▶ WORK TASK 1:
List every distinct job state that appears in the sample sacct output in the command-line tips text.
▶ WORK TASK 2:
Continue the command-line tips text from the point where it stops.
*** Opening TEXT PASSAGE ***
More information about the split command can be found in Joe’s post about it.

Checking your HPC submission history with `sacct`

Another quite sulf-explanatory tile. If you want to remember when you submitted something, such as to check if an output file resulted from this or that submission (see stat command), just run the command below in one line:

$ sacct -S 2019-09-18 -u bct52 --format=User,JobID,Jobname,start,end,elapsed,nnodes,nodelist,state

This will result in an output similar to the one below:

bct52 979 my_job 2019-09-10T21:48:30 2019-09-10T21:55:08 00:06:38 1 c0001 COMPLETED
bct52 980 skx_test_1 2019-09-11T01:44:08 2019-09-11T01:44:09 00:00:01 1 c0001 FAILED
bct52 981 skx_test_1 2019-09-11T01:44:33 2019-09-11T01:56:45 00:12:12 1 c0001 CANCELLED
bct52 1080 skx_test_4 2019-09-11T22:07:03 2019-09-11T22:08:39 00:01:36 4 c[0001-0004] COMPLETED
1080.0 orted 2019-09-11T22:08:38 2019-09-11T22:08:38 00:00:00 3 c[0002-0004] COMPLETED

Compare files with meld, fldiff, or diff

There are several programs to show the differences between text files. This is particularly useful when you want to see what the changes between different versions of the same file, normally a source code file. If you are on a computer running a Linux OS or have an X server like Xming installed, you can use meld and kdiff3 for pretty outputs on a nice GUI or fldiff to quickly handle a files with huge number of difference. Otherwise, diff will show you the differences in a cruder pure-terminal but still very much functional manner. The syntax for all of them is:

$ <command> <file1> <file2>

Except for diff, for which it is worth calling with the --color option:

$ diff --color <file1> <file2>

If cannot run a graphical user interface but is feeling fancy today, you can install the ydiff Python extension with (done just once):

$ python3 -m pip install --user ydiff 

and pipe diff’s output to it with the following:

$diff -u <file1> <file2> | python3 -m ydiff -s

This will show you the differences between two versions of a code file in a crystal clear, side by side, and colorized way.

Creating a .bashrc file for a terminal that’s easy to work with and good (or better) to look at

When we first login to several Linux systems the terminal is all black with white characters, in which it’s difficult find the commands you typed amidst all the output printed on the screen, and with limited autocomplete and history search. In short, it’s a real pain and you makes you long for Windows as much as for you long for your mother’s weekend dinner. There is, however, a way of making the terminal less of a pain to work with, which is by creating a file called .bashrc with the right contents in your home directory. Below is an example of a .bashrc file with the following features for you to just copy and paste in your home directory (e.g., /home/username/, or ~/ for short):

  • Colorize your username and show the directory you’re currently in, so that it’s easy to see when the output of a command ends and the next one begins–as in section “Checking the output of a command running on the background.”
*** Closing TEXT PASSAGE ***
*** Opening PROVIDED MATERIAL ***
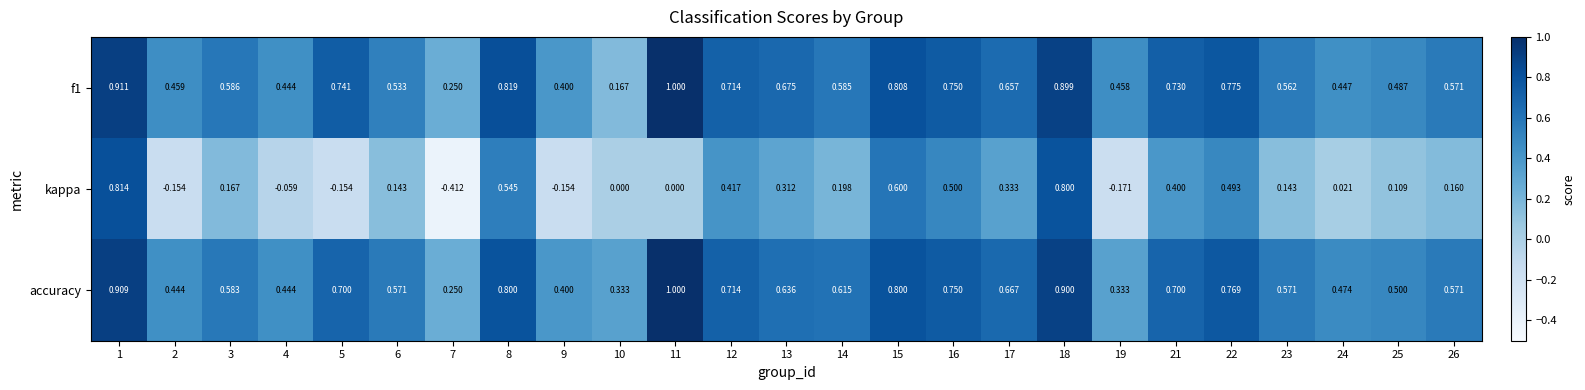

Is the value of accuracy at 10 greater than the value of kappa at 16?

No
*** Closing PROVIDED MATERIAL ***
▶ EXPECTED OUTPUT 1:
COMPLETED, FAILED, CANCELLED

▶ EXPECTED OUTPUT 2:
  • Allow for a search function with the up and down arrow keys. This way, if you’re looking for all the times you typed a command starting with sbatch, you can just type “sba” and hit up arrow until you find the call you’re looking for.
  • A function that allows you to call extract and the compressed file will be extracted. No more need to tar with a bunch of options, unzip, unrar, etc. so long as you have all of them installed.
  • Colored man pages. This means that when you look for the documentation of a program using man, such as man cat to see all available options for the cat command, the output will be colorized.
  • A function called pretty_csv to let you see csv files in a convenient, organized and clean way from the terminal, without having to download it to your computer.
# .bashrc

# Source global definitions
if [ -f /etc/bashrc ]; then
. /etc/bashrc
fi

# Load aliases
if [ -f ~/.bash_aliases ]; then
. ~/.bash_aliases
fi

# Automatically added by module
shopt -s expand_aliases

if [ ! -z "$PS1" ]; then
PS1='\[\033[G\]\[\e]0;\w\a\]\n\[\e[1;32m\]\u@\h \[\e[33m\]\w\[\e[0m\]\n\$ '
bind '"\e[A":history-search-backward'
bind '"\e[B":history-search-forward'
fi

set show-all-if-ambiguous on
set completion-ignore-case on
export PATH=/usr/local/gcc-7.1/bin:$PATH
export LD_LIBRARY_PATH=/usr/local/gcc-7.1/lib64:$LD_LIBRARY_PATH

history -a
export DISPLAY=localhost:0.0

sshd_status=$(service ssh status)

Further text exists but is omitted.